Point correspondence tracking data
━━━━━━━━━━━━━━━━

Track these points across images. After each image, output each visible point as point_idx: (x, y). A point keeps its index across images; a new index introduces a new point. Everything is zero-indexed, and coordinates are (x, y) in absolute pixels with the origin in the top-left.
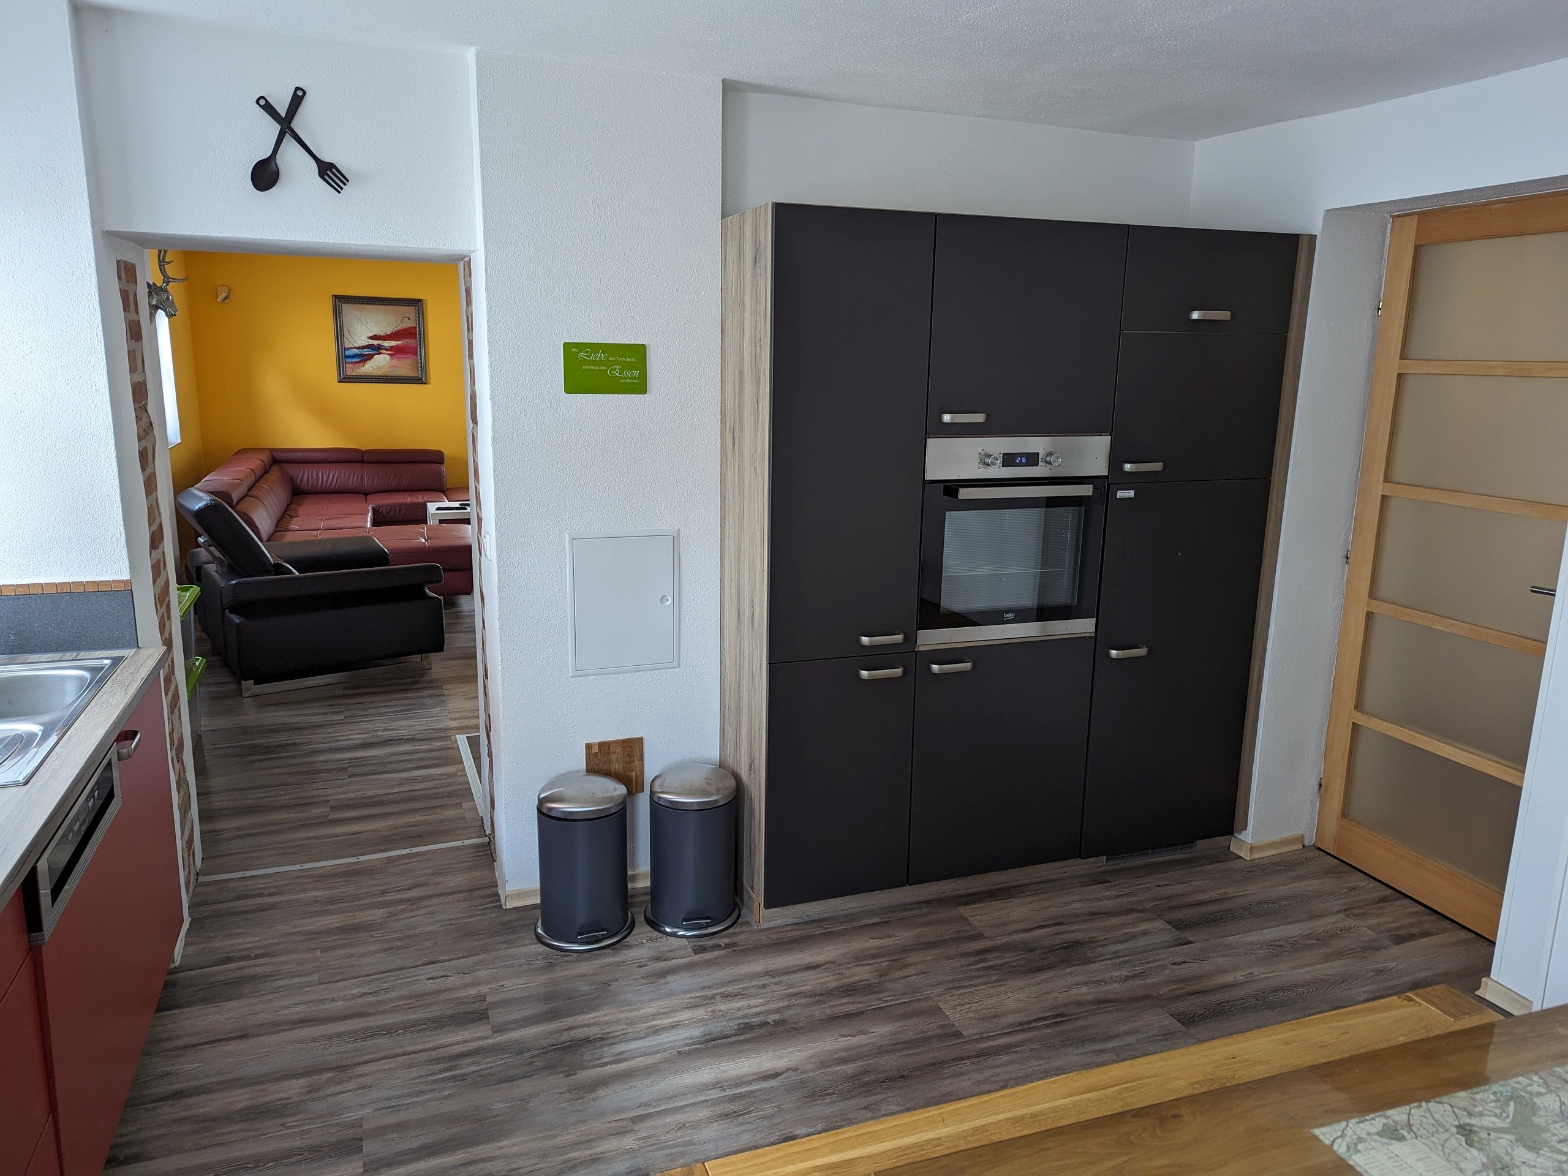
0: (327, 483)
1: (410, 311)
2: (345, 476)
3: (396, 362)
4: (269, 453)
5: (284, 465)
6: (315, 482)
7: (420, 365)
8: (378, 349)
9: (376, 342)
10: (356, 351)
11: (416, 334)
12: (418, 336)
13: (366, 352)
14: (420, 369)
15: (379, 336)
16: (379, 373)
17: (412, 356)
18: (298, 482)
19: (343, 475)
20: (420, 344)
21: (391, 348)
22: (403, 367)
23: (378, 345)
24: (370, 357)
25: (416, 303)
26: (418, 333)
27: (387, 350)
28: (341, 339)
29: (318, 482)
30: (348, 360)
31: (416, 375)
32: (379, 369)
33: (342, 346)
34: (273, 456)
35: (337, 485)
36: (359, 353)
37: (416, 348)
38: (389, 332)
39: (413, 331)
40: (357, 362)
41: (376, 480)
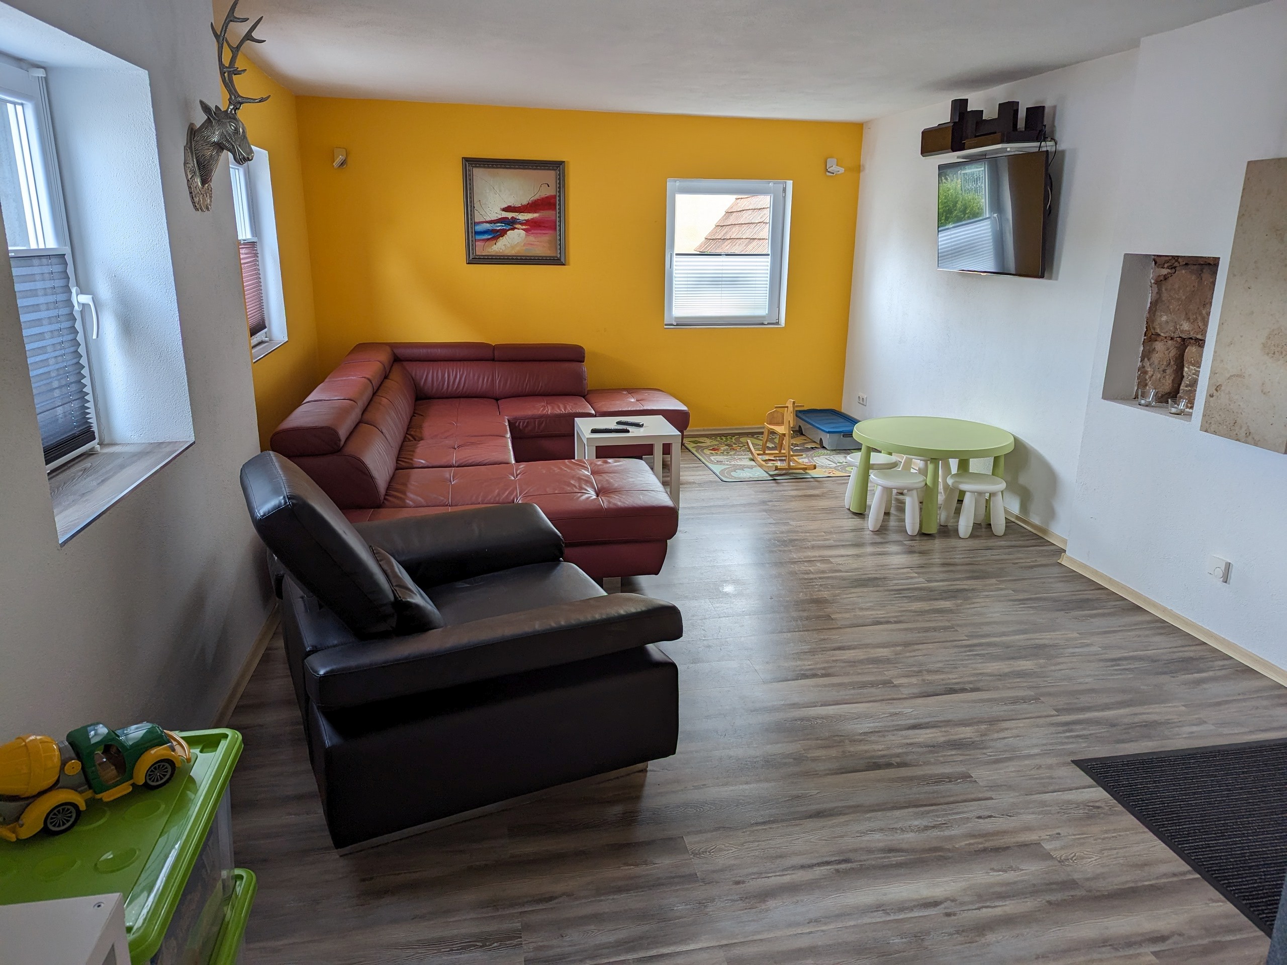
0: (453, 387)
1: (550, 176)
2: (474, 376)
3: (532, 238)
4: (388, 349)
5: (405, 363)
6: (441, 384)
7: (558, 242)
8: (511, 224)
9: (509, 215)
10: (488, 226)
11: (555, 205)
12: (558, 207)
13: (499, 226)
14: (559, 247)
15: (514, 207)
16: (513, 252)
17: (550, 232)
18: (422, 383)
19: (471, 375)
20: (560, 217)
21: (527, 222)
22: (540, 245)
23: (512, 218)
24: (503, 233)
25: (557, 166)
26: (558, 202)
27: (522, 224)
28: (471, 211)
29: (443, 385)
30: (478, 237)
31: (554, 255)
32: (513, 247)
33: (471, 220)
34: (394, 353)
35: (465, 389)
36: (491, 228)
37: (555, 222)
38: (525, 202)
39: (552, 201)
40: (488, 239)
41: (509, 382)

━━━━━━━━━━━━━━━━

• WHAT IS NEEDED: Pictures aside, restate all of the entries exactly.

• THE COMPLETED TASK:
Track these points across images. After each image, output each visible point as point_idx: (x, y). A point keeps its index across images; a new index introduces a new point. Everything is zero-indexed, and coordinates are (x, y) in absolute pixels with the origin in the top-left.
0: (327, 483)
1: (410, 311)
2: (345, 476)
3: (396, 362)
4: (269, 453)
5: (284, 465)
6: (315, 482)
7: (420, 365)
8: (378, 349)
9: (376, 342)
10: (356, 351)
11: (416, 334)
12: (418, 336)
13: (366, 352)
14: (420, 369)
15: (379, 336)
16: (379, 373)
17: (412, 356)
18: (298, 482)
19: (343, 475)
20: (420, 344)
21: (391, 348)
22: (403, 367)
23: (378, 345)
24: (370, 357)
25: (416, 303)
26: (418, 333)
27: (387, 350)
28: (341, 339)
29: (318, 482)
30: (348, 360)
31: (416, 375)
32: (379, 369)
33: (342, 346)
34: (273, 456)
35: (337, 485)
36: (359, 353)
37: (416, 348)
38: (389, 332)
39: (413, 331)
40: (357, 362)
41: (376, 480)
0: (453, 387)
1: (550, 176)
2: (474, 376)
3: (532, 238)
4: (388, 349)
5: (405, 363)
6: (441, 384)
7: (558, 242)
8: (511, 224)
9: (509, 215)
10: (488, 226)
11: (555, 205)
12: (558, 207)
13: (499, 226)
14: (559, 247)
15: (514, 207)
16: (513, 252)
17: (550, 232)
18: (422, 383)
19: (471, 375)
20: (560, 217)
21: (527, 222)
22: (540, 245)
23: (512, 218)
24: (503, 233)
25: (557, 166)
26: (558, 202)
27: (522, 224)
28: (471, 211)
29: (443, 385)
30: (478, 237)
31: (554, 255)
32: (513, 247)
33: (471, 220)
34: (394, 353)
35: (465, 389)
36: (491, 228)
37: (555, 222)
38: (525, 202)
39: (552, 201)
40: (488, 239)
41: (509, 382)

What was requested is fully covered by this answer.